Benton described herself as a “snot-nosed 18-year-old who skated into college.” Today, she is an international scholar planning her third trip to the Middle East this summer. Benton will use her passion for Arabic culture to create education-planning curricula that can be used by students worldwide.

McCown, “the hippie kid in high school,” first enrolled in another college but never quite fit in, she said. When she read UAB’s course guide and discovered anthropology, she headed here. Today, McCown plans to fight hunger in food-deserted areas by teaching others how to grow healthy, sustainable foods.

Both students say they will leave their alma mater as new women with careers UAB helped them discover.

The farm girl turned international scholar

Benton, a brown-eyed 21-year-old, grew up the only child of hippie parents on an organic vegetable farm. She was surrounded by 80 varieties of vegetables from lettuce to bok choy and played among ducks, chickens and her five dogs.

• **Data provided**:
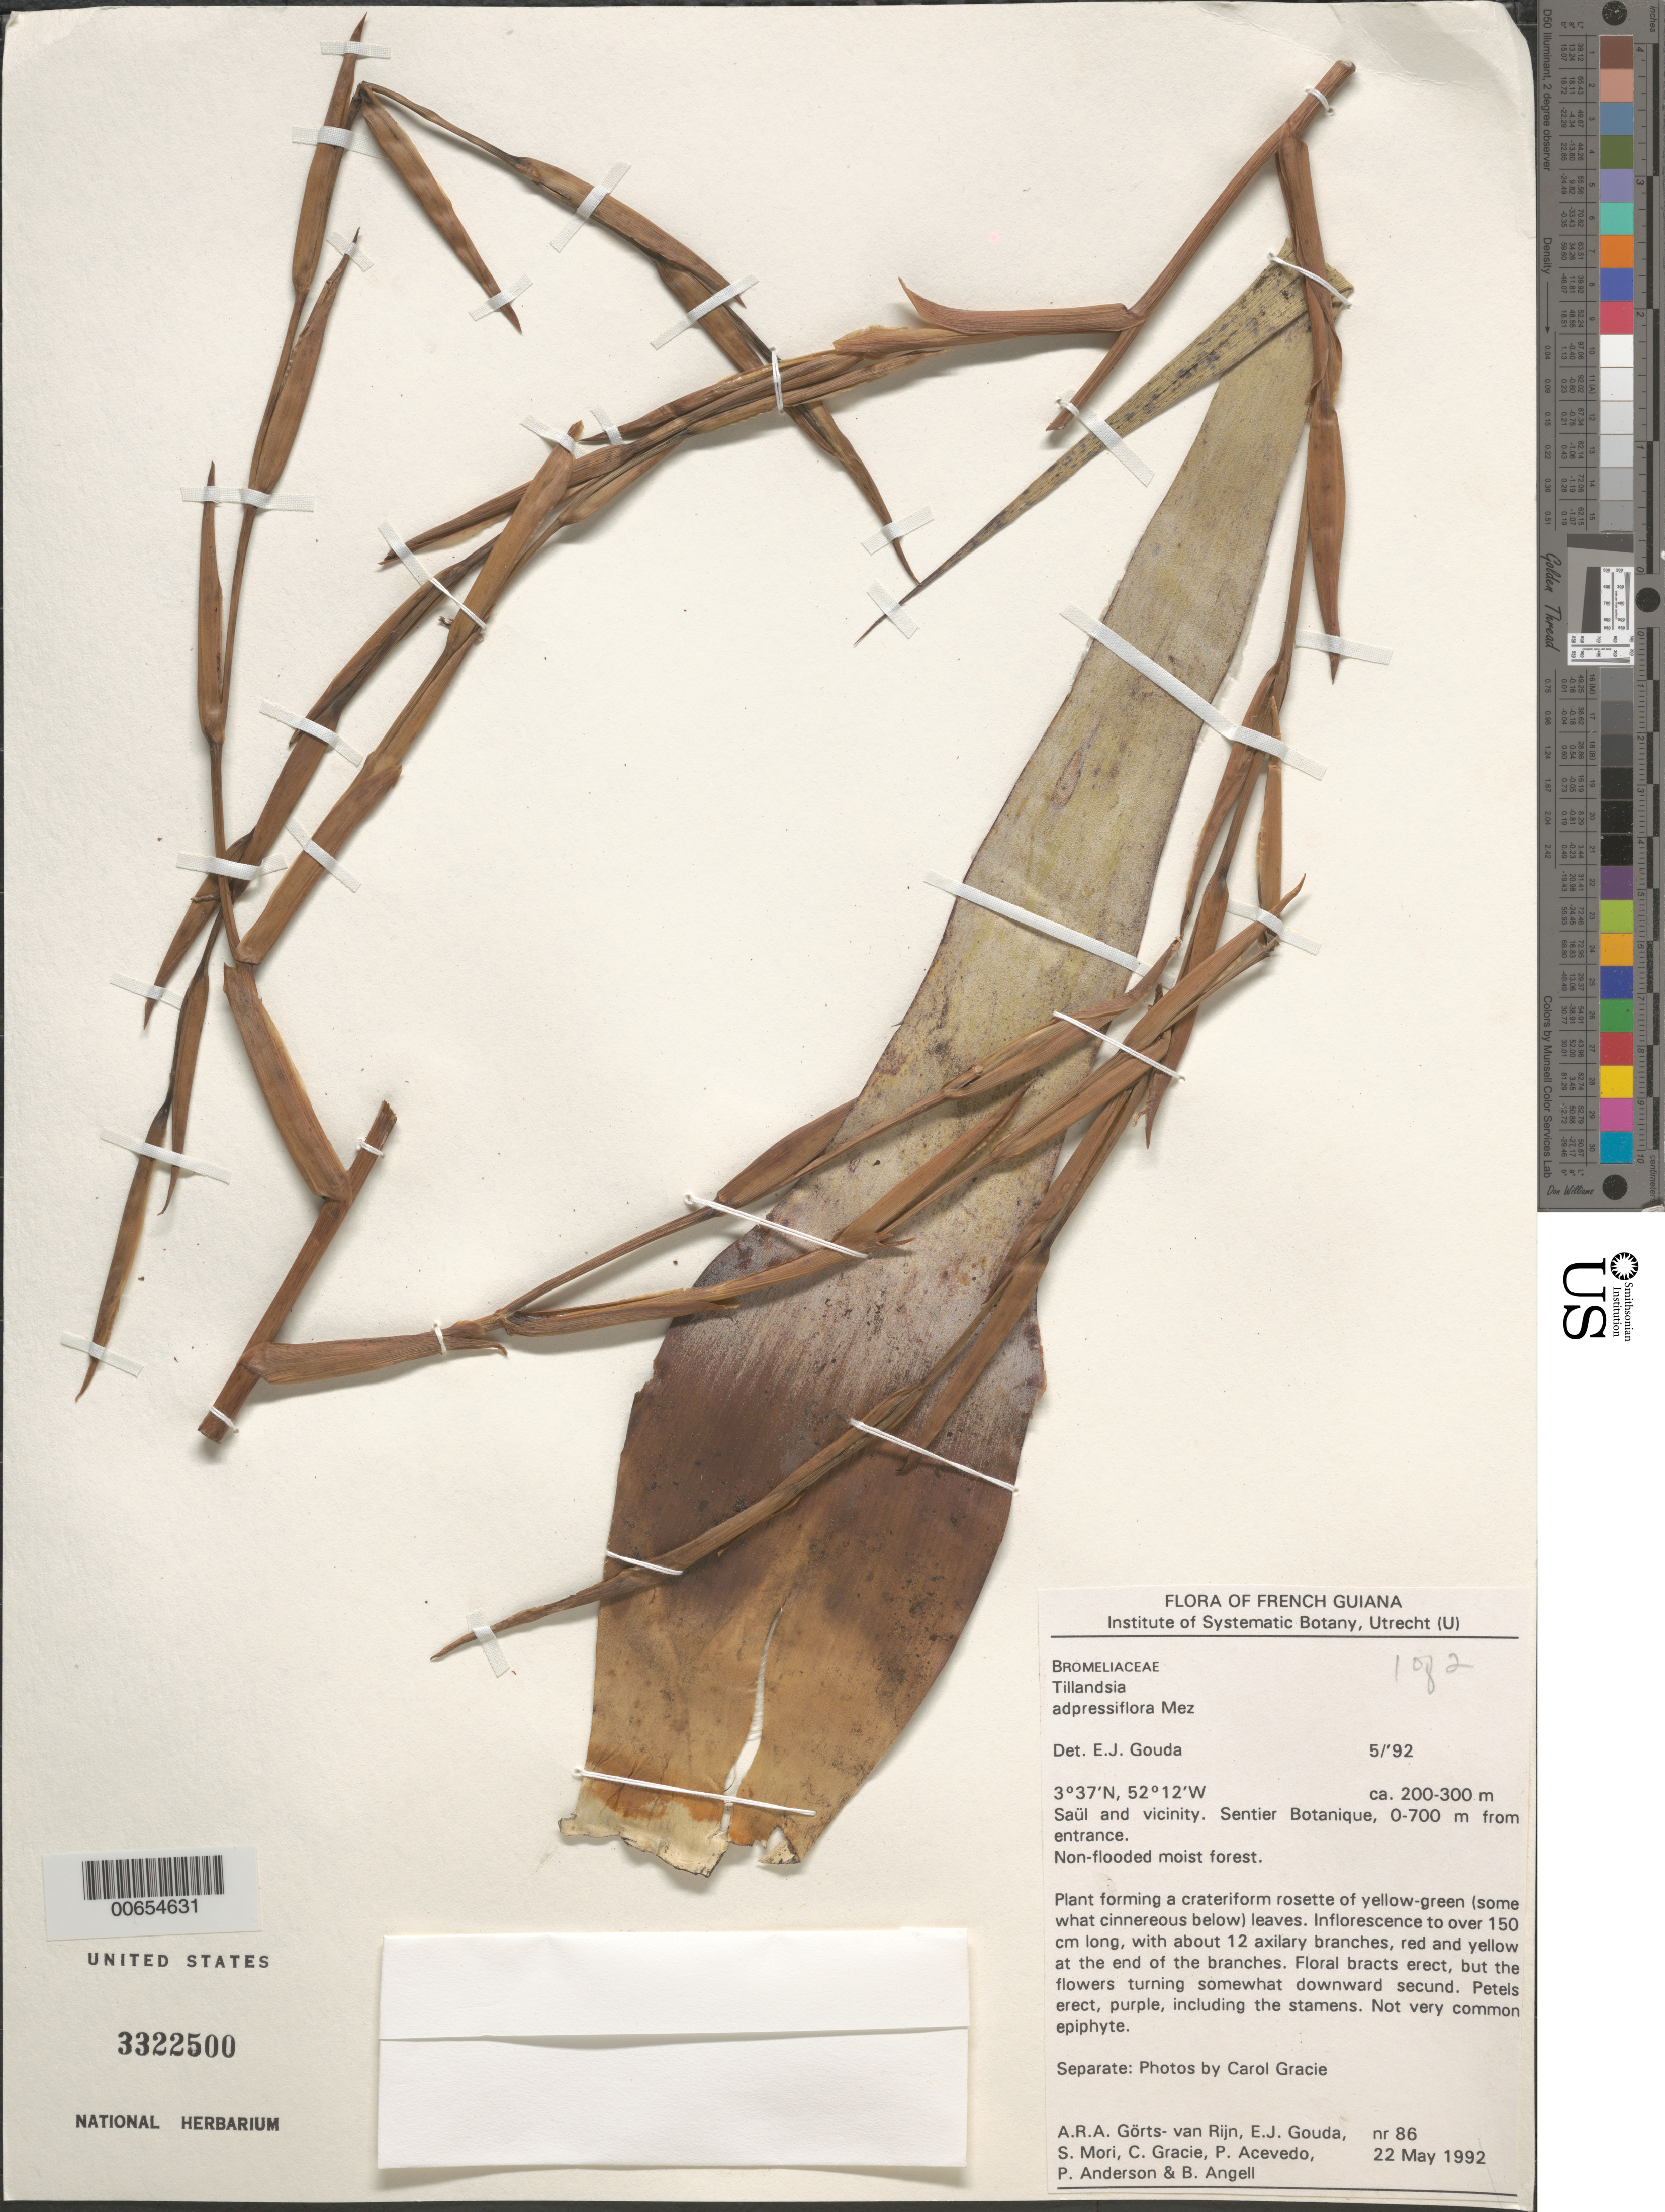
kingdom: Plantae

• **Exercise task A**: Could you rewrite the paragraph that begins "McCown," in the student profile as a short bulleted list that keeps its main facts?
• **Exercise task B**: Can you carry the student profile forward from its final sentence about Benton's childhood on the organic vegetable farm?

• **Written response A**:
- McCown, "the hippie kid in high school," first enrolled at another college but never quite fit in.
- After reading UAB's course guide and discovering anthropology, she came to UAB.
- She now plans to fight hunger in food-deserted areas by teaching others how to grow healthy, sustainable foods.

• **Written response B**:
Years later, her family moved to Mobile, Ala., and Benton decided on a whim to attend UAB. “I just said, ‘Let me go to a medium-size state school.’”

When she arrived on campus she was transformed, she said, by the diverse student body and endless options for study and involvement. She got involved in the University Honors Program, Trailblazers and International Mentors and felt a part of “a family unit,” she said.

Benton majored in international studies and randomly decided to take some Arabic courses, she said. “That snowballed into this interest in the culture, and I didn’t look back,” she said.

She created an individually designed minor in Arabic studies, the first student on campus to do so. After her freshman year, she went on a study-away trip to Tunisia where she studied the language, culture and participated in service projects with 300 of Tunisia’s best English-language college students.

“Every time I go to the Middle East, you have to pry me away,” she said.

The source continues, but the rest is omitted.